EXERCISE INSTRUCTIONS. Rewrite each line of text in the listing below as a JSON list of strings, one string per line, skipping blank lines. Leave the pictures out.

** Opening EXTRACTED DATA block **

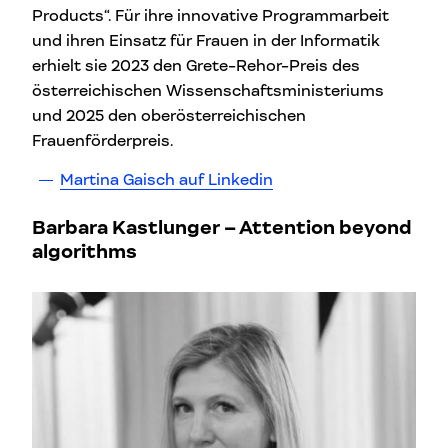
Products“. Für ihre innovative Programmarbeit
und ihren Einsatz für Frauen in der Informatik
erhielt sie 2023 den Grete-Rehor-Preis des
österreichischen Wissenschaftsministeriums
und 2025 den oberösterreichischen
Frauenförderpreis.
Martina Gaisch auf Linkedin
Barbara Kastlunger – Attention beyond
algorithms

** Closing EXTRACTED DATA block **

SOLUTION FOR THIS TASK.
[
  "Products“. Für ihre innovative Programmarbeit",
  "und ihren Einsatz für Frauen in der Informatik",
  "erhielt sie 2023 den Grete-Rehor-Preis des",
  "österreichischen Wissenschaftsministeriums",
  "und 2025 den oberösterreichischen",
  "Frauenförderpreis.",
  "Martina Gaisch auf Linkedin",
  "Barbara Kastlunger – Attention beyond",
  "algorithms"
]